======== Text passage ========
I know they have a tenacious root system and that they also spread by or are disbursed by birds who eat the berries.
I am going to analyze the surrounding vegetation to see if they can be considered beneficial. If yes then I might just yank the pokeweed and let those beneficials fill in. If not, then I am going to look at this “waste” area a bit more closely to see how I can use it better (ok, I am going to do that anyways but the pokeweed may be asking me to do this sooner than later).
Species: P. americana
Medicinal Uses: (sourced from the Wiki: SOURCE)
Physiologically, phytolacca acts upon the skin, the glandular structures, especially those of the buccal cavity, throat, sexual system, and very markedly upon the mammary glands. It further acts upon the fibrous and serous tissues, and mucous membranes of the digestive and urinary tracts. Phytolacca is alterative, anodyne, anti-inflammatory,antiviral, anti-cancer, expectorant, emetic, cathartic, narcotic, hypnotic,insecticide and purgative. (Phytolacca.—Phytolacca. | Henriette’s Herbal Homepage, http://www.swsbm.com/FelterMM/Felters-P.pdf)
Anti-cancer: The anticancer effects appear to work primarily based upon anti-tumor and anti-inflammatory properties, along with immune stimulant functions. Additional support for fighting cancer may come from antiplasmodial or cytotoxic fractions of the phytolacca toxin. And, although it has not been confirmed as a cause or factor of cancers, the antimicrobial, antiviral and antithelmetic properties of certain constituents might also play a part in anticancer activity. Further there are aromatase inhibitors and antioxidant properties that may affect cancer. Anti-cancer, antileukemic or anti-tumor constituents include: ascorbic acid, astragalin, beta carotene, caryophylline, isoquercitin, oleanolic acid, riboflavin, tannin and thiamine. Of the constituents known to fight cancer, oleanolic acid appears to be the most significant with its anticarcinomic; anticomplement, antihepatotoxic; antiinflammatory, antileukemic; antileukotriene, antinephritic, antioxidant, antiperoxidant , antiPGE2, antiplasmodial, antisarcomic; antiseptic, antiTGFbeta, antitumor (Breast, Colon, Kidney, Lung, Pancreas); antiviral, aromataseinhibitor; cancer-preventive; hepatoprotective; immunomodulator;leucocytogenic; NF-kB-Inhibitor; phagocytotic; and prostaglandin-synthesisinhibitor properties (Jeong SI, et al, Phytolacca americana inhibits the high glucose-induced mesangial proliferation via suppressing extracellular matrix accumulation and TGF-beta production, Phytomedicine. 2004 Feb;11(2-3):175-81)
======== Available data ========
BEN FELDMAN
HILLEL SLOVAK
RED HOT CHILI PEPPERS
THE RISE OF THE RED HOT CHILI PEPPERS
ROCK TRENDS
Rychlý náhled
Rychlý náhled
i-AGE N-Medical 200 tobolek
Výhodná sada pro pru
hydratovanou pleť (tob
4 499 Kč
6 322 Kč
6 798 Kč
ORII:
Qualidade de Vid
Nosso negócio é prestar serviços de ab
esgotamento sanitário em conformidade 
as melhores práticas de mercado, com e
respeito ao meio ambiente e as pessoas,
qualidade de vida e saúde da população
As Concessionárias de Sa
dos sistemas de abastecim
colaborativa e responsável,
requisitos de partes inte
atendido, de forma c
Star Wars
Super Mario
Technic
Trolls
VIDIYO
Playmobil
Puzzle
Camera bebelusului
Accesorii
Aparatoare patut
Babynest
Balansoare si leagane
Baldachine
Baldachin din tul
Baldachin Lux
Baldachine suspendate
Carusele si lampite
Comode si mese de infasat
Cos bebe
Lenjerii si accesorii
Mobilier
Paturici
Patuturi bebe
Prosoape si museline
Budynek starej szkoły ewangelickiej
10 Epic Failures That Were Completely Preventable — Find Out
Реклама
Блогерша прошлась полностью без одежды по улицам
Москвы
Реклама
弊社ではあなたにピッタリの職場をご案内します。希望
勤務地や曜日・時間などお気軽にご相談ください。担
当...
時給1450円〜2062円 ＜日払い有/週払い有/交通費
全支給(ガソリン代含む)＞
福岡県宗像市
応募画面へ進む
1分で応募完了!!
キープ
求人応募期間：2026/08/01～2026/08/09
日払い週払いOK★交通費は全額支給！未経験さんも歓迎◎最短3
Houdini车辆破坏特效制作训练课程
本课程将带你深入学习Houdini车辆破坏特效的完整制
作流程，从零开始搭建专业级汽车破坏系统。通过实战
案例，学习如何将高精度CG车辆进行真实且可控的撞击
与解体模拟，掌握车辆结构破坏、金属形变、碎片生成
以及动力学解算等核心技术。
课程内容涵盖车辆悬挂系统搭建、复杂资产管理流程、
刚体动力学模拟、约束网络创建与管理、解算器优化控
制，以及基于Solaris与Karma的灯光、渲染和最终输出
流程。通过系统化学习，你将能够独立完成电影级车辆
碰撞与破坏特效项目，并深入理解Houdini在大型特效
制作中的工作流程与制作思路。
========
# [Exercises to complete]
[1] According to the pokeweed passage, which constituent appears to be the most significant in fighting cancer?
[2] From the pokeweed passage, write out the part that opens with the words containing "Physiologically, phytolacca acts" and closes with "Herbal Homepage, http://www.swsbm.com/FelterMM/Felters-P.pdf)".

# [Answers to the tasks]
[1] Oleanolic acid.

[2]
Physiologically, phytolacca acts upon the skin, the glandular structures, especially those of the buccal cavity, throat, sexual system, and very markedly upon the mammary glands. It further acts upon the fibrous and serous tissues, and mucous membranes of the digestive and urinary tracts. Phytolacca is alterative, anodyne, anti-inflammatory,antiviral, anti-cancer, expectorant, emetic, cathartic, narcotic, hypnotic,insecticide and purgative. (Phytolacca.—Phytolacca. | Henriette’s Herbal Homepage, http://www.swsbm.com/FelterMM/Felters-P.pdf)